Constructive defect litigation has bedeviled the insurance industry for years, particularly in New Jersey, California, and Florida. These claims are complex and generate years of expensive litigation. While many insurers have abandoned the construction/contractor’s market or excluded these risks with “Tract Homes” or Condominium exclusions, others find themselves mired in disputes over the scope of coverage available to contractors involved in construction defect litigation.
In New Jersey, one unresolved question was whether the standard 1986 ISO form CGL policy covered a developer/general contractor against claims of consequential damage caused by the faulty workmanship of a sub-contractor. Do such claims satisfy the requirement that “property damage” must be caused by an “occurrence”? If so, are those claims barred by Exclusion l. as “property damage” to “your work”?

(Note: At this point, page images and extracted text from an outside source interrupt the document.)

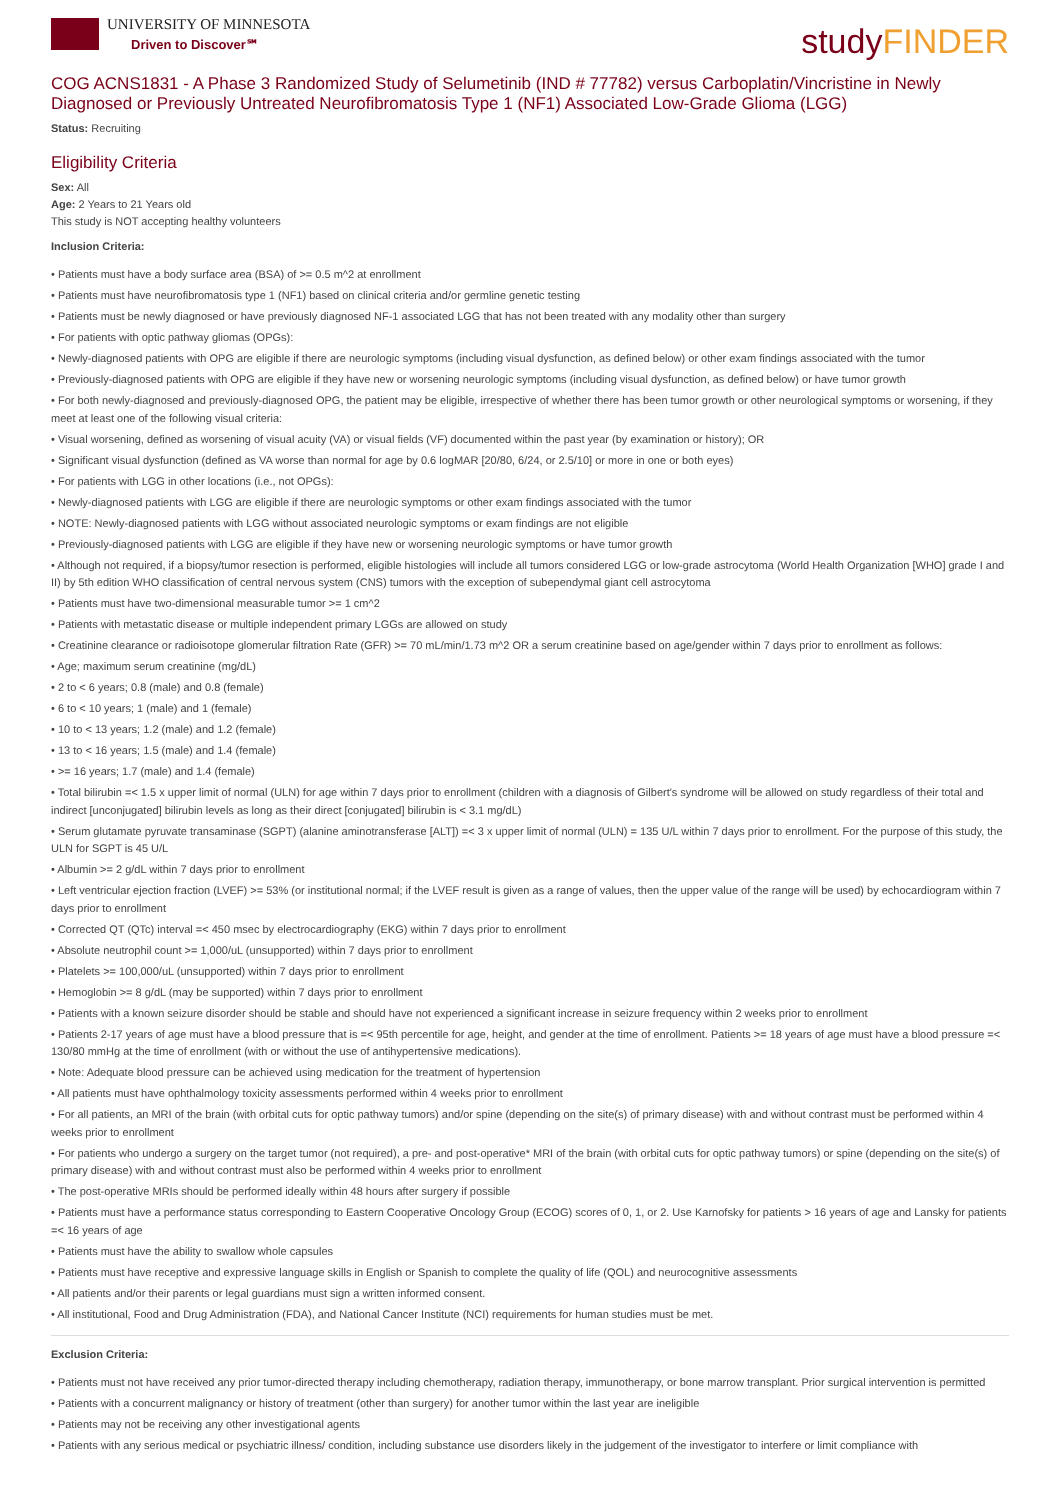UNIVERSITY OF MINNESOTA
Driven to Discover℠
studyFINDER
COG ACNS1831 - A Phase 3 Randomized Study of Selumetinib (IND # 77782) versus Carboplatin/Vincristine in Newly Diagnosed or Previously Untreated Neurofibromatosis Type 1 (NF1) Associated Low-Grade Glioma (LGG)
Status: Recruiting
Eligibility Criteria
Sex: All
Age: 2 Years to 21 Years old
This study is NOT accepting healthy volunteers
Inclusion Criteria:
• Patients must have a body surface area (BSA) of >= 0.5 m^2 at enrollment
• Patients must have neurofibromatosis type 1 (NF1) based on clinical criteria and/or germline genetic testing
• Patients must be newly diagnosed or have previously diagnosed NF-1 associated LGG that has not been treated with any modality other than surgery
• For patients with optic pathway gliomas (OPGs):
• Newly-diagnosed patients with OPG are eligible if there are neurologic symptoms (including visual dysfunction, as defined below) or other exam findings associated with the tumor
• Previously-diagnosed patients with OPG are eligible if they have new or worsening neurologic symptoms (including visual dysfunction, as defined below) or have tumor growth
• For both newly-diagnosed and previously-diagnosed OPG, the patient may be eligible, irrespective of whether there has been tumor growth or other neurological symptoms or worsening, if they meet at least one of the following visual criteria:
• Visual worsening, defined as worsening of visual acuity (VA) or visual fields (VF) documented within the past year (by examination or history); OR
• Significant visual dysfunction (defined as VA worse than normal for age by 0.6 logMAR [20/80, 6/24, or 2.5/10] or more in one or both eyes)
• For patients with LGG in other locations (i.e., not OPGs):
• Newly-diagnosed patients with LGG are eligible if there are neurologic symptoms or other exam findings associated with the tumor
• NOTE: Newly-diagnosed patients with LGG without associated neurologic symptoms or exam findings are not eligible
• Previously-diagnosed patients with LGG are eligible if they have new or worsening neurologic symptoms or have tumor growth
• Although not required, if a biopsy/tumor resection is performed, eligible histologies will include all tumors considered LGG or low-grade astrocytoma (World Health Organization [WHO] grade I and II) by 5th edition WHO classification of central nervous system (CNS) tumors with the exception of subependymal giant cell astrocytoma
• Patients must have two-dimensional measurable tumor >= 1 cm^2
• Patients with metastatic disease or multiple independent primary LGGs are allowed on study
• Creatinine clearance or radioisotope glomerular filtration Rate (GFR) >= 70 mL/min/1.73 m^2 OR a serum creatinine based on age/gender within 7 days prior to enrollment as follows:
• Age; maximum serum creatinine (mg/dL)
• 2 to < 6 years; 0.8 (male) and 0.8 (female)
• 6 to < 10 years; 1 (male) and 1 (female)
• 10 to < 13 years; 1.2 (male) and 1.2 (female)
• 13 to < 16 years; 1.5 (male) and 1.4 (female)
• >= 16 years; 1.7 (male) and 1.4 (female)
• Total bilirubin =< 1.5 x upper limit of normal (ULN) for age within 7 days prior to enrollment (children with a diagnosis of Gilbert's syndrome will be allowed on study regardless of their total and indirect [unconjugated] bilirubin levels as long as their direct [conjugated] bilirubin is < 3.1 mg/dL)
• Serum glutamate pyruvate transaminase (SGPT) (alanine aminotransferase [ALT]) =< 3 x upper limit of normal (ULN) = 135 U/L within 7 days prior to enrollment. For the purpose of this study, the ULN for SGPT is 45 U/L
• Albumin >= 2 g/dL within 7 days prior to enrollment
• Left ventricular ejection fraction (LVEF) >= 53% (or institutional normal; if the LVEF result is given as a range of values, then the upper value of the range will be used) by echocardiogram within 7 days prior to enrollment
• Corrected QT (QTc) interval =< 450 msec by electrocardiography (EKG) within 7 days prior to enrollment
• Absolute neutrophil count >= 1,000/uL (unsupported) within 7 days prior to enrollment
• Platelets >= 100,000/uL (unsupported) within 7 days prior to enrollment
• Hemoglobin >= 8 g/dL (may be supported) within 7 days prior to enrollment
• Patients with a known seizure disorder should be stable and should have not experienced a significant increase in seizure frequency within 2 weeks prior to enrollment
• Patients 2-17 years of age must have a blood pressure that is =< 95th percentile for age, height, and gender at the time of enrollment. Patients >= 18 years of age must have a blood pressure =< 130/80 mmHg at the time of enrollment (with or without the use of antihypertensive medications).
• Note: Adequate blood pressure can be achieved using medication for the treatment of hypertension
• All patients must have ophthalmology toxicity assessments performed within 4 weeks prior to enrollment
• For all patients, an MRI of the brain (with orbital cuts for optic pathway tumors) and/or spine (depending on the site(s) of primary disease) with and without contrast must be performed within 4 weeks prior to enrollment
• For patients who undergo a surgery on the target tumor (not required), a pre- and post-operative* MRI of the brain (with orbital cuts for optic pathway tumors) or spine (depending on the site(s) of primary disease) with and without contrast must also be performed within 4 weeks prior to enrollment
• The post-operative MRIs should be performed ideally within 48 hours after surgery if possible
• Patients must have a performance status corresponding to Eastern Cooperative Oncology Group (ECOG) scores of 0, 1, or 2. Use Karnofsky for patients > 16 years of age and Lansky for patients =< 16 years of age
• Patients must have the ability to swallow whole capsules
• Patients must have receptive and expressive language skills in English or Spanish to complete the quality of life (QOL) and neurocognitive assessments
• All patients and/or their parents or legal guardians must sign a written informed consent.
• All institutional, Food and Drug Administration (FDA), and National Cancer Institute (NCI) requirements for human studies must be met.
Exclusion Criteria:
• Patients must not have received any prior tumor-directed therapy including chemotherapy, radiation therapy, immunotherapy, or bone marrow transplant. Prior surgical intervention is permitted
• Patients with a concurrent malignancy or history of treatment (other than surgery) for another tumor within the last year are ineligible
• Patients may not be receiving any other investigational agents
• Patients with any serious medical or psychiatric illness/ condition, including substance use disorders likely in the judgement of the investigator to interfere or limit compliance with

In Cypress Point Condominium Association, Inc. v. Adria Towers, L.L.C., et al., the New Jersey Supreme Court used a three step process in resolving these coverage issues. First, it held that the consequential damages caused by a subcontractor’s shoddy work qualified as “property damage.” Further, the Supreme Court found the water damage to common elements and individual units caused by the subcontractor’s faulty workmanship was an occurrence, because “the consequential harm caused by negligent work is an ‘accident.’” Second, the Supreme Court observed the “Your Work” exclusion likely eliminated coverage for the ensuing water damage. However, on the final step of analysis, the “Your Work” exclusion was nullified by the exception for damage arising out of work performed “on your behalf by a subcontractor.”
There are two main takeaways from Cypress Point. First, a standard CGL policy provides coverage to a general contractor for claims of consequential damage caused by a subcontractor. The insurer for a general contractor can no longer disclaim coverage on the basis that the entire project is the GC’s work and therefore excluded from coverage. Second, the Supreme Court invited insurers to exclude this specific risk – participants in the Excess & Surplus Lines market take note – by eliminating the subcontractor exception from the “Your Work” exclusion or adding a breach of contract exclusion.